Потом было три дня почти хороших, почти спокойных. Про тот дом он не думал, старался не думать. Шестого числа праздновали день рожденья Дельвига. А седьмого они с Дельвигом читали «Северную пчелу»… Там была критика на 7-ю песнь Онегина, кажется, довольно забавная, но он только пробежал ее глазами: не до Онегина было совсем, Онегин и ему прискучил, не только публике. Главное там было — новый гаденький пасквиль Видока. Вяземский, которому они показали пасквиль, сказал: «Оставь». Но Вяземский не мог понять, ведь он не был… Видок писал о некоем «поэте в Испанской Америке», подражателе Байрона, происходившем от мулата, и поэт этот стал доказывать, что один из предков его был негритянский принц; а в городской ратуше меж тем доискались, что в старину был процесс между шкипером и его помощником за этого негра, которого каждый из них хотел присвоить, и что шкипер доказывал, что он купил негра за бутылку рому.
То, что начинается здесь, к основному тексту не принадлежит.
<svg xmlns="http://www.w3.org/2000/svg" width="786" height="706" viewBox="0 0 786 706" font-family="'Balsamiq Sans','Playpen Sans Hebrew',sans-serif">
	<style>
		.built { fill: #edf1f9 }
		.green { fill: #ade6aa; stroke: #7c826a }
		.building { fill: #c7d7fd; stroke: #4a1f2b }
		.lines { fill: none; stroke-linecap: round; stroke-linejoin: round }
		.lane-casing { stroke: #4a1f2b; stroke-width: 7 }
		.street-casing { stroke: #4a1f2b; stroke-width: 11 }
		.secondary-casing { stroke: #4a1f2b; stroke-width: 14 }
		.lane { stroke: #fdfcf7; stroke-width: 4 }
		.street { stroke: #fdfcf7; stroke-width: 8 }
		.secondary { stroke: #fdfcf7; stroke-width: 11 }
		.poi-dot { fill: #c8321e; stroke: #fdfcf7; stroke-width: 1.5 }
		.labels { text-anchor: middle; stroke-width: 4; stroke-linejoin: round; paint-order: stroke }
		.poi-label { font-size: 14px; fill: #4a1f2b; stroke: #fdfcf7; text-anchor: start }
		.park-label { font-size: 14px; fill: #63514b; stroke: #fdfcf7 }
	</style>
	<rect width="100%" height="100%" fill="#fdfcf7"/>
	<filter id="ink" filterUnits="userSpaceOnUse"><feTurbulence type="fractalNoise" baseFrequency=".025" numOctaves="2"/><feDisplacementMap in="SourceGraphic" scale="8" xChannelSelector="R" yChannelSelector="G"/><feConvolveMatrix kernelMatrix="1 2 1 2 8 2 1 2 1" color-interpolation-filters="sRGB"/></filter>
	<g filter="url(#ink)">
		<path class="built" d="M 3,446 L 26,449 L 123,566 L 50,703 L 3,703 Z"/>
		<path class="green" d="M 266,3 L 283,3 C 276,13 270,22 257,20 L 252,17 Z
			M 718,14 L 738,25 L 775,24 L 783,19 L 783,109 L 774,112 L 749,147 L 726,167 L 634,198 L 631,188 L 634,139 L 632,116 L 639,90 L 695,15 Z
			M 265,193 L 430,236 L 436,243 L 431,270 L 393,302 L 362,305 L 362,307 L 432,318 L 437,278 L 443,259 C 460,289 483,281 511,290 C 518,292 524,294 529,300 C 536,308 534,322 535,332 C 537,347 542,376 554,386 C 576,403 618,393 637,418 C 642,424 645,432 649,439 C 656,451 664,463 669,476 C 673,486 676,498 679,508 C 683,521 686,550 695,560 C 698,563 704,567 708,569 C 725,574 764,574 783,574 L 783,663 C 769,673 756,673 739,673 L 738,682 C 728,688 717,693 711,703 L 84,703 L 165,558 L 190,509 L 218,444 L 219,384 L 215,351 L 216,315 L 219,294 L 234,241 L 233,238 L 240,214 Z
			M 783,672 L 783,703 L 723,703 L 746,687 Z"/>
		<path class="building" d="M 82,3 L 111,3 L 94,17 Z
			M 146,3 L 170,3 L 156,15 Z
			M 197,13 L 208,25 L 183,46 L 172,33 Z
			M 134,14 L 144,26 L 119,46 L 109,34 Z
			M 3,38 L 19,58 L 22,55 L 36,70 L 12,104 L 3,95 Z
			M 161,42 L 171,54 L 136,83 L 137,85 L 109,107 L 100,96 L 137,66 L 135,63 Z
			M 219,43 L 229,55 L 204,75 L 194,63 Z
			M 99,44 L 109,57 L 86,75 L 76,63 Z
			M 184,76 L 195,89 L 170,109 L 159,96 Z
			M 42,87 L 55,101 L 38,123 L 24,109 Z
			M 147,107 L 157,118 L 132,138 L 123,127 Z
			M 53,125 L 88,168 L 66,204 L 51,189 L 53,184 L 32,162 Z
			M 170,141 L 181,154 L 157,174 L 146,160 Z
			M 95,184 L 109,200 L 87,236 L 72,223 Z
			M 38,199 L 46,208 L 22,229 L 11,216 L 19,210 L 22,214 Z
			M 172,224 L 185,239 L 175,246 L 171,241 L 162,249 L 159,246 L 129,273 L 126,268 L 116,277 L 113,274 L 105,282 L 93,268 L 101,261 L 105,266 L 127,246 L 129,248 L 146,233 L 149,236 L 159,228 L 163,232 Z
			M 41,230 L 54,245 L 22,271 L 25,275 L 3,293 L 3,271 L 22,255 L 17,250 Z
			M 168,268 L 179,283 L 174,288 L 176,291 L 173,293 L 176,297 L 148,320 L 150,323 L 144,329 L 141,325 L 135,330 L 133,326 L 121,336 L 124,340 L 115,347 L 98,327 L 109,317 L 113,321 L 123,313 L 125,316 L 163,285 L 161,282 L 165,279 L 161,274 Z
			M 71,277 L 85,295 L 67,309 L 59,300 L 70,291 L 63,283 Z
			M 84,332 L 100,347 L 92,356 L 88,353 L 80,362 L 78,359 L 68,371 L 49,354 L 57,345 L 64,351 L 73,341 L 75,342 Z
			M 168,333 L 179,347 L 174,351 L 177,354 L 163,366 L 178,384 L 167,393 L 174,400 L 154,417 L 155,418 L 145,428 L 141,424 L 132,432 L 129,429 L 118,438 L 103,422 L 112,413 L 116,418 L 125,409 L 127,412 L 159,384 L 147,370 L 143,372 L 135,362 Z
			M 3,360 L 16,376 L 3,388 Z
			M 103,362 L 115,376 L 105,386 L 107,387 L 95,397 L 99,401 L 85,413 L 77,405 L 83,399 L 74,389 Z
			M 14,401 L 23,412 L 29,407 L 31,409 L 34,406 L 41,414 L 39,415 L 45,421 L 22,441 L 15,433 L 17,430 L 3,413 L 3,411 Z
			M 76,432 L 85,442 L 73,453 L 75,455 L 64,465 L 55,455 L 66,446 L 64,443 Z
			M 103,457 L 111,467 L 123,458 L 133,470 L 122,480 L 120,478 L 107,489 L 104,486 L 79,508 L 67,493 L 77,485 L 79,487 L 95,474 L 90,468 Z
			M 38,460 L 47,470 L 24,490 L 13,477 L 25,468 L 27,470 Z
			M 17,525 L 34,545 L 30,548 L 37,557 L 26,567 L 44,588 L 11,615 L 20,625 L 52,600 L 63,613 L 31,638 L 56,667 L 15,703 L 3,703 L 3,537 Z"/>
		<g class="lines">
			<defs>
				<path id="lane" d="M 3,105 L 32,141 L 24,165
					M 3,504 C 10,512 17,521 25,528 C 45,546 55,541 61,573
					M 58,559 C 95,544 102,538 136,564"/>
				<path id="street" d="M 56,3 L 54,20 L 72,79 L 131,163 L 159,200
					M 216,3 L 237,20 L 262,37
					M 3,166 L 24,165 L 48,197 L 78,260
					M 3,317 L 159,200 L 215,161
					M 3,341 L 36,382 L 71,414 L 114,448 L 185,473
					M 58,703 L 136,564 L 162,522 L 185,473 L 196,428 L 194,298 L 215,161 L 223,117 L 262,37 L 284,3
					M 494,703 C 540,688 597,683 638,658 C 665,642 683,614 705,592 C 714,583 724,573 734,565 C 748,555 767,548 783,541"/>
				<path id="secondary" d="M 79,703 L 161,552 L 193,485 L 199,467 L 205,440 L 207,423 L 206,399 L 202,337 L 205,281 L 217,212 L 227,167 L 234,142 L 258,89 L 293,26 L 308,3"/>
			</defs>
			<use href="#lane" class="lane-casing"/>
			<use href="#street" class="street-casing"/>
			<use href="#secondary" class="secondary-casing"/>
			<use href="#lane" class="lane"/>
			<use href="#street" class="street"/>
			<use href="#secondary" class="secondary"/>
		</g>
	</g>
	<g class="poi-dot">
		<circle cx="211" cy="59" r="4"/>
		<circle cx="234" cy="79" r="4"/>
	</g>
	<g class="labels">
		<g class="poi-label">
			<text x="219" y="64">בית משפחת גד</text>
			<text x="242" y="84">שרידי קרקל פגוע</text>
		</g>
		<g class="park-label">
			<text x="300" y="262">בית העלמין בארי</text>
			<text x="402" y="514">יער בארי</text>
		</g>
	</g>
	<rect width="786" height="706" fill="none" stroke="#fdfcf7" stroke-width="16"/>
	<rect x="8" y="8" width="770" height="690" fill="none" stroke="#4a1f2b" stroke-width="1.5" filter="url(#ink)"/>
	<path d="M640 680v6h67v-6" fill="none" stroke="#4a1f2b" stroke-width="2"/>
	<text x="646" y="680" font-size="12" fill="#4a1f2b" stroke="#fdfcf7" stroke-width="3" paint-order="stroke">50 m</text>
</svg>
Он бы, может быть, и согласился оставить, не придавать значения, если б не тот сон… Чужое солнце, и брызги крови, и бой маленьких барабанов… Мешалось все: обида на прадеда, из-за которого сам он навсегда — род какого-то редкого зверя, творенья особенного, чужого, случайно перенесенного в мир, не имеющий с ним ничего общего, — и нежная жалость к нему (полурусский, полупарижанин, мягкий, застенчивый человек, такой же, как все, только более уязвимый…) Омерзение, с каким он думал о том, далеком солнце, — и обида за него… Le negre du czar! И прозвище детское, которым он всегда гордился, стало вдруг неприятно, гадко… Обезьяна с тигром! Не человек, но — тварь, животное… И те говорили, будто бы и в нем есть это, говорили, как силен голос их крови… Но он не ощущал этого в себе. И все ж он, чей язык всегда был острей бритвы, не нашел сразу нужных слов, чтоб отвечать на оскорбление. Дельвиг нашел их. Дельвиг не понимал ничего, но именно потому ответил как надо — спокойно, кратко, с достоинством…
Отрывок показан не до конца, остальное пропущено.